California furniture-makers Glenn Lawson and Grant Fenning are adamant that their classic-craftsman furniture be seen, felt and experienced up close before ending up in a customer’s home. And so far, that ethos has served them well. For decades, their brand, Lawson-Fenning, has enjoyed great success, endearing itself to customers with quality materials and high-spec fabrication. With their Pasadena headquarters and a busy Melrose Avenue flagship ticking along, expanding to New York was a logical next step, even as it ran contrary to the prevailing e-retailer trend.
In February, the new two-storey location opened in a classic 1910 commercial building in NoHo, with cast-iron accents and heavy footfall on Lafayette Street. Rather than undertake the interiors themselves, they anointed Josh Greene, a friend and neighbour from California with a bent for century-spanning chic and, similarly, his own line of furniture and textiles. Greene helped them pull off the not-undaunting task of reining in the lofty spaces to a more human scale, all 420 sq m of it.
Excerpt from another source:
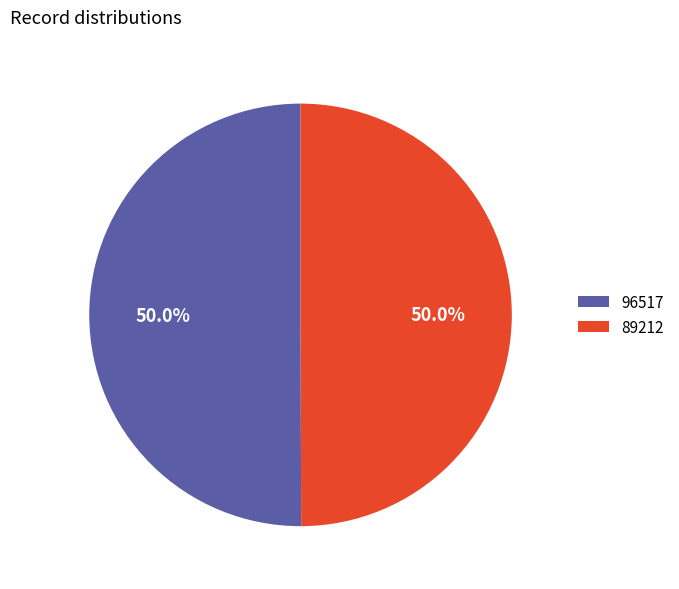

True or false: 96517 accounts for 65% of the total.

False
Smaller, cosier, well-proportioned rooms within the space bring it closer to the look of a covetable magazine interior than a showroom. A prototype living room, kitchen and dining space are set up in the logical order of a family home; there’s even a bedroom and bathroom with niches for privacy. The materials, washes and stains were chosen for their midcentury connotations, as well as for their popularity today. Walnut, rust and ochres form the baseline, with olives and blues providing contrast. Everything is for sale.
To keep numbers up, management is planning a schedule of exhibitions and talks with makers of the ceramics, lighting and objets at the centre. Visitors should feel right at home.